David Eikrem: Initiation and Regulation of Thromboinflammation
- Date
- 5 June 2026, 09:15
- Location
- Rudbecksalen, Dag Hammarskjölds väg 20, Uppsala
- Link to video meeting
- https://uu-se.zoom.us/j/64630014749
- Type
- Thesis defence
- Thesis author
- David Eikrem
- External reviewer
- Peter Zipfel
- Supervisor
- Karin Fromell
- Publication
- https://urn.kb.se/resolve?urn=urn:nbn:se:uu:diva-583769
Abstract
Thromboinflammation is the description of an unwarranted immune response coinciding with thrombosis. Often leading to serious disorders like ST-elevated myocardial infarction (STEMI), stroke or complications associated with COVID-19. The factors instigating such disease pathogenesis revolve around the innate immune system. The innate immune components involved are platelet activation, the complement system, the coagulation cascade and the contact system. This thesis navigates the pathways involved by redefining their initiating mechanisms and sources on biological and material surfaces, presenting novel pathway crosstalk and avenues for future therapeutics.
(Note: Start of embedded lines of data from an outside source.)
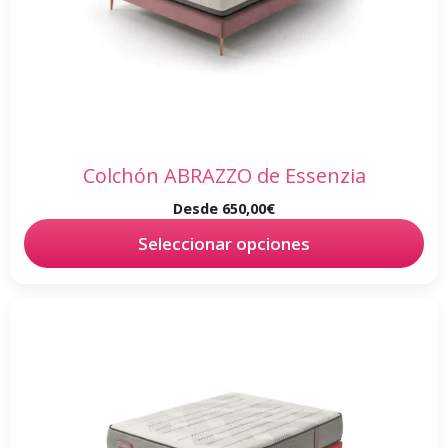
se
pueden
elegir
en
la
página
de
Colchón ABRAZZO de Essenzia
producto
Desde
650,00
€
Seleccionar opciones
Este
producto
tiene
múltiples
variantes.
Las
This thesis begins by revisiting the activation of the alternative pathway (AP) of complement through the relevance of C3(H2O). In paper I we present that the central complement component, C3 is activated on the surfaces of cells expressing distress patterns of altered self. This redefines the conventional idea of the alternative pathway simply being an amplifier of the classical and lectin pathways. Moving forth, paper II describes AP interactions with biomaterials. Now, at the forefront of medicine, applied in dialysis tubing and implants, we look into the toxic effects posed by nanoparticles leaking into the body. With C3 under the microscope, we identify a specific binding of Titanium dioxide nanoparticles to a region within the molecule responsible for AP convertase assembly.
This thesis proceeds then to investigate the contact system as in paper III, we pursue the natural physiological activator of Factor XII (FXII). Here, we present fibrin as an activator of the contact system initiating protein, FXII but also as a procoagulant surface. To deepen the understanding of innate immune pathway crosstalk, we aimed to link comeplement activity to coagulation by investigating the activity of the lectin pathway complement proteases, mannose associated serine proteases (MASPs) on FXII. In paper IV we discovered recombinant catalytic fragments of MASP-1 and MASP-2 enable activation of FXII, causing cleavage into beta FXIIa, a potent catalytic activator of the kallikrein-kinin system.
In conclusion, we underline the importance surfaces have in our fundamental understanding of protein activation and inhibition and that moreover, crosstalk of plasma cascade systems unlock opportunity for therapeutic intervention.